7. Analysis of Sample Complexity and Regret Rates

Across methods, sample complexity and regret depend on:

Distributional separation between true clusters (measured in MMD, KL, or mean gap).
Noise or within-cluster variance.
Cluster balance, number of arms, and desired error $\delta$ .

Kernel-based methods attain $O(N / s_*^2 \ln(N/\delta))$ budget (Thuot et al., 12 Jan 2026). KL-divergence and cluster-minimax methods yield instance-adaptive allocation, with lower bounds matching leading terms (Yavas et al., 2024). Bayesian nonparametric mixture TS achieves $O(|A| \sqrt{T} (\log T)^\kappa)$ regret (Urteaga et al., 2018). Algorithms leveraging feature selection or active representative identification strictly outperform uniform sampling in high-dimensional regimes (Thuot et al., 2024, Graf et al., 14 Mar 2025). Context-dependent clustering replaces worst-case $O(\sqrt{nT})$ regret with $O(\sqrt{[m(X)]T})$ scaling when context-induced clusters are few (Gentile et al., 2016).

References Table

Approach	Key Principle	Representative Paper
Kernel mean embedding (MMD)	RKHS metric, nonparametric	(Thuot et al., 12 Jan 2026)
KL-based allocation (TaS-FW)	Sequential partition test	(Yavas et al., 2024)
Active feature selection	Sequential halving	(Graf et al., 14 Mar 2025)
Bayesian nonparametric mix	Dirichlet process mixture	(Urteaga et al., 2018)
Context-dependent clustering	Neighborhood estimation	(Gentile et al., 2016)
Active representatives (ACB)	Two-sample cluster tests	(Thuot et al., 2024)
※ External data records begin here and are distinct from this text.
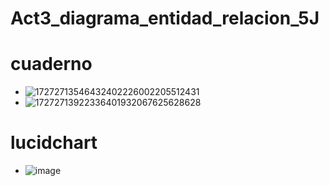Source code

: # Act3_diagrama_entidad_relacion_5J
# cuaderno
- ![17272713546432402226002205512431](https://github.com/user-attachments/assets/ac291c1e-0788-40a8-91cc-066367527294)
- ![17272713922336401932067625628628](https://github.com/user-attachments/assets/1e7d831e-c7eb-4d89-8bbb-c23574e06140)
# lucidchart
- ![image](https://github.com/user-attachments/assets/89682c36-1bdb-446c-bd38-99d612663c70)


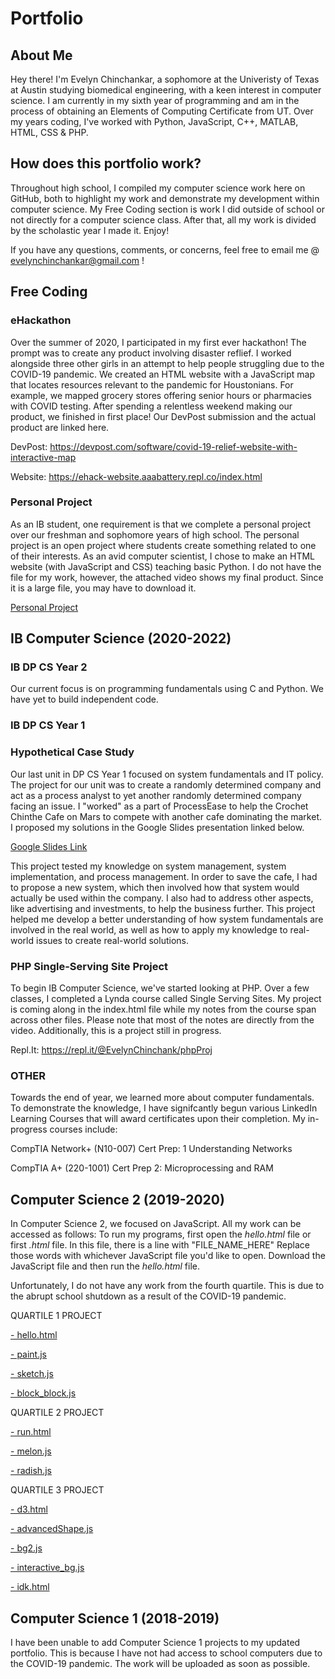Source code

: # Portfolio

## About Me
Hey there! I'm Evelyn Chinchankar, a sophomore at the Univeristy of Texas at Austin studying biomedical engineering, with a keen interest in computer science. I am currently in my sixth year of programming and am in the process of obtaining an Elements of Computing Certificate from UT. Over my years coding, I've worked with Python, JavaScript, C++, MATLAB, HTML, CSS & PHP. 

## How does this portfolio work?
Throughout high school, I compiled my computer science work here on GitHub, both to highlight my work and demonstrate my development within computer science. My Free Coding section is work I did outside of school or not directly for a computer science class. After that, all my work is divided by the scholastic year I made it. Enjoy!

If you have any questions, comments, or concerns, feel free to email me @ evelynchinchankar@gmail.com !

## Free Coding
### eHackathon
Over the summer of 2020, I participated in my first ever hackathon! The prompt was to create any product involving disaster reflief. I worked alongside three other girls in an attempt to help people struggling due to the COVID-19 pandemic. We created an HTML website with a JavaScript map that locates resources relevant to the pandemic for Houstonians. For example, we mapped grocery stores offering senior hours or pharmacies with COVID testing. After spending a relentless weekend making our product, we finished in first place! Our DevPost submission and the actual product are linked here. 

DevPost: https://devpost.com/software/covid-19-relief-website-with-interactive-map

Website: https://ehack-website.aaabattery.repl.co/index.html

### Personal Project
As an IB student, one requirement is that we complete a personal project over our freshman and sophomore years of high school. The personal project is an open project where students create something related to one of their interests. As an avid computer scientist, I chose to make an HTML website (with JavaScript and CSS) teaching basic Python. I do not have the file for my work, however, the attached video shows my final product. Since it is a large file, you may have to download it. 

[Personal Project](https://github.com/evelynchinchankar/evelynchinchankar/blob/main/pp.html%20video.mov)

## IB Computer Science (2020-2022)
### IB DP CS Year 2
Our current focus is on programming fundamentals using C and Python. We have yet to build independent code.

### IB DP CS Year 1

### Hypothetical Case Study
Our last unit in DP CS Year 1 focused on system fundamentals and IT policy. The project for our unit was to create a randomly determined company and act as a process analyst to yet another randomly determined company facing an issue. I "worked" as a part of ProcessEase to help the Crochet Chinthe Cafe on Mars to compete with another cafe dominating the market. I proposed my solutions in the Google Slides presentation linked below. 

[Google Slides Link](https://docs.google.com/presentation/d/1SyaNTRU3RDyw8wJcXKkNfhftmR9vhAEHuOiH0gnl_oU/edit?usp=sharing)

This project tested my knowledge on system management, system implementation, and process management. In order to save the cafe, I had to propose a new system, which then involved how that system would actually be used within the company. I also had to address other aspects, like advertising and investments, to help the business further. This project helped me develop a better understanding of how system fundamentals are involved in the real world, as well as how to apply my knowledge to real-world issues to create real-world solutions. 

### PHP Single-Serving Site Project
To begin IB Computer Science, we've started looking at PHP. Over a few classes, I completed a Lynda course called Single Serving Sites. My project is coming along in the index.html file while my notes from the course span across other files. Please note that most of the notes are directly from the video. Additionally, this is a project still in progress.

Repl.It: https://repl.it/@EvelynChinchank/phpProj

### OTHER
Towards the end of year, we learned more about computer fundamentals. To demonstrate the knowledge, I have signifcantly begun various LinkedIn Learning Courses that will award certificates upon their completion. My in-progress courses include:

CompTIA Network+ (N10-007) Cert Prep: 1 Understanding Networks

CompTIA A+ (220-1001) Cert Prep 2: Microprocessing and RAM

## Computer Science 2 (2019-2020)
In Computer Science 2, we focused on JavaScript. All my work can be accessed as follows:
To run my programs, first open the _hello.html_ file or first _.html_ file. 
In this file, there is a line with "FILE_NAME_HERE"
Replace those words with whichever JavaScript file you'd like to open.
Download the JavaScript file and then run the _hello.html_ file.

Unfortunately, I do not have any work from the fourth quartile. This is due to the abrupt school shutdown as a result of the COVID-19 pandemic. 

QUARTILE 1 PROJECT

[- hello.html](https://github.com/chinceve000/Portfoli-Yo/blob/master/hello.html)

[- paint.js](https://github.com/chinceve000/Portfoli-Yo/blob/master/paint.js)

[- sketch.js](https://github.com/chinceve000/Portfoli-Yo/blob/master/sketch.js)

[- block_block.js](https://github.com/chinceve000/Portfoli-Yo/blob/master/block_block.js)

QUARTILE 2 PROJECT

[- run.html](https://github.com/chinceve000/Portfoli-Yo/blob/master/run.html)

[- melon.js](https://github.com/chinceve000/Portfoli-Yo/blob/master/fruit.js)

[- radish.js](https://github.com/chinceve000/Portfoli-Yo/blob/master/radish.js)

QUARTILE 3 PROJECT

[- d3.html](https://github.com/chinceve000/Portfoli-Yo/blob/master/d3.html)

[- advancedShape.js](https://github.com/chinceve000/Portfoli-Yo/blob/master/advancedShape.js)

[- bg2.js](https://github.com/chinceve000/Portfoli-Yo/blob/master/bg2.js)

[- interactive_bg.js](https://github.com/chinceve000/Portfoli-Yo/blob/master/interactive_bg.js)

[- idk.html](https://github.com/chinceve000/Portfoli-Yo/blob/master/idk.html)


## Computer Science 1 (2018-2019)
I have been unable to add Computer Science 1 projects to my updated portfolio. This is because I have not had access to school computers due to the COVID-19 pandemic. The work will be uploaded as soon as possible. 
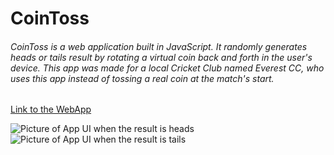 # **CoinToss**
###### CoinToss is a web application built in JavaScript. It randomly generates heads or tails result by rotating a virtual coin back and forth in the user's device. This app was made for a local Cricket Club named Everest CC, who uses this app instead of tossing a real coin at the match's start. ######


[Link to the WebApp](https://pragatibhandari.github.io/CoinToss/)



![Picture of App UI when the result is heads](headsui.PNG)
![Picture of App UI when the result is tails](tailsui.PNG)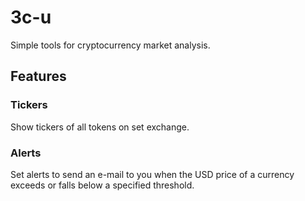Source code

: # 3c-u

Simple tools for cryptocurrency market analysis.

## Features

### Tickers

Show tickers of all tokens on set exchange.

### Alerts

Set alerts to send an e-mail to you when the USD price of a currency exceeds or falls below a specified threshold.
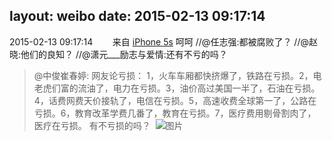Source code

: layout: weibo
date: 2015-02-13 09:17:14
---
2015-02-13 09:17:14  &nbsp;&nbsp;&nbsp;&nbsp;&nbsp;&nbsp; 来自 <a href="sinaweibo://customweibosource" rel="nofollow">iPhone 5s</a>
呵呵 //@任志强:都被腐败了？ //@赵晓:他们的良知？ //@潇元___励志与爱情:还有不亏的吗？
>  @中俊崔春婷: 网友论亏损： 1，火车车厢都快挤爆了，铁路在亏损。2，电老虎们富的流油了，电力在亏损。3，油价高过美国一半了，石油在亏损。4，话费网费天价接轨了，电信在亏损。5，高速收费全球第一了，公路在亏损。6，教育改革学费几番了，教育在亏损。7，医疗费用剔骨割肉了，医疗在亏损。 有不亏损的吗？ ​​​
>  ![图片](https://ww1.sinaimg.cn/large/562d6ffcjw1ep5uzpqlzxj208308o74q.jpg)
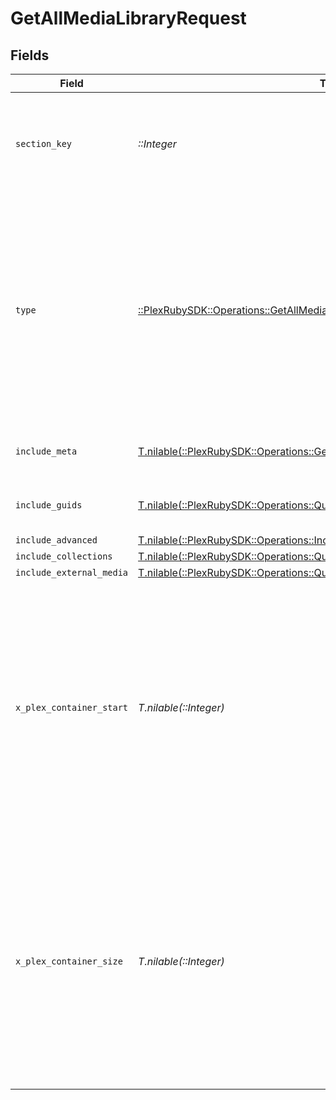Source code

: # GetAllMediaLibraryRequest


## Fields

| Field                                                                                                                                                                                        | Type                                                                                                                                                                                         | Required                                                                                                                                                                                     | Description                                                                                                                                                                                  | Example                                                                                                                                                                                      |
| -------------------------------------------------------------------------------------------------------------------------------------------------------------------------------------------- | -------------------------------------------------------------------------------------------------------------------------------------------------------------------------------------------- | -------------------------------------------------------------------------------------------------------------------------------------------------------------------------------------------- | -------------------------------------------------------------------------------------------------------------------------------------------------------------------------------------------- | -------------------------------------------------------------------------------------------------------------------------------------------------------------------------------------------- |
| `section_key`                                                                                                                                                                                | *::Integer*                                                                                                                                                                                  | :heavy_check_mark:                                                                                                                                                                           | The unique key of the Plex library. <br/>Note: This is unique in the context of the Plex server.<br/>                                                                                        | 9518                                                                                                                                                                                         |
| `type`                                                                                                                                                                                       | [::PlexRubySDK::Operations::GetAllMediaLibraryQueryParamType](../../models/operations/getallmedialibraryqueryparamtype.md)                                                                   | :heavy_check_mark:                                                                                                                                                                           | The type of media to retrieve or filter by.<br/>1 = movie<br/>2 = show<br/>3 = season<br/>4 = episode<br/>E.g. A movie library will not return anything with type 3 as there are no seasons for movie libraries<br/> | 2                                                                                                                                                                                            |
| `include_meta`                                                                                                                                                                               | [T.nilable(::PlexRubySDK::Operations::GetAllMediaLibraryQueryParamIncludeMeta)](../../models/operations/getallmedialibraryqueryparamincludemeta.md)                                          | :heavy_minus_sign:                                                                                                                                                                           | Adds the Meta object to the response<br/>                                                                                                                                                    | 1                                                                                                                                                                                            |
| `include_guids`                                                                                                                                                                              | [T.nilable(::PlexRubySDK::Operations::QueryParamIncludeGuids)](../../models/operations/queryparamincludeguids.md)                                                                            | :heavy_minus_sign:                                                                                                                                                                           | Adds the Guid object to the response<br/>                                                                                                                                                    | 1                                                                                                                                                                                            |
| `include_advanced`                                                                                                                                                                           | [T.nilable(::PlexRubySDK::Operations::IncludeAdvanced)](../../models/operations/includeadvanced.md)                                                                                          | :heavy_minus_sign:                                                                                                                                                                           | N/A                                                                                                                                                                                          | 1                                                                                                                                                                                            |
| `include_collections`                                                                                                                                                                        | [T.nilable(::PlexRubySDK::Operations::QueryParamIncludeCollections)](../../models/operations/queryparamincludecollections.md)                                                                | :heavy_minus_sign:                                                                                                                                                                           | N/A                                                                                                                                                                                          | 1                                                                                                                                                                                            |
| `include_external_media`                                                                                                                                                                     | [T.nilable(::PlexRubySDK::Operations::QueryParamIncludeExternalMedia)](../../models/operations/queryparamincludeexternalmedia.md)                                                            | :heavy_minus_sign:                                                                                                                                                                           | N/A                                                                                                                                                                                          | 1                                                                                                                                                                                            |
| `x_plex_container_start`                                                                                                                                                                     | *T.nilable(::Integer)*                                                                                                                                                                       | :heavy_minus_sign:                                                                                                                                                                           | The index of the first item to return. If not specified, the first item will be returned.<br/>If the number of items exceeds the limit, the response will be paginated.<br/>By default this is 0<br/> | 0                                                                                                                                                                                            |
| `x_plex_container_size`                                                                                                                                                                      | *T.nilable(::Integer)*                                                                                                                                                                       | :heavy_minus_sign:                                                                                                                                                                           | The number of items to return. If not specified, all items will be returned.<br/>If the number of items exceeds the limit, the response will be paginated.<br/>By default this is 50<br/>    | 50                                                                                                                                                                                           |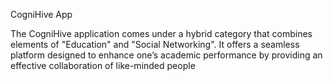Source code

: CogniHive App

The CogniHive application comes under a hybrid category that
combines elements of "Education" and "Social Networking". It
offers a seamless platform designed to enhance one’s
academic performance by providing an effective collaboration
of like-minded people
A plausible implication is that nonparametric bandit clustering is no longer constrained by parametric distribution modeling, and instance-adaptive algorithms now provably match (up to logarithmic factors) the fundamental limits set by divergence and kernel-based inequalities. Extending these results to cluster overlap, unknown numbers of clusters, and heavy-tailed arms remains an active research direction.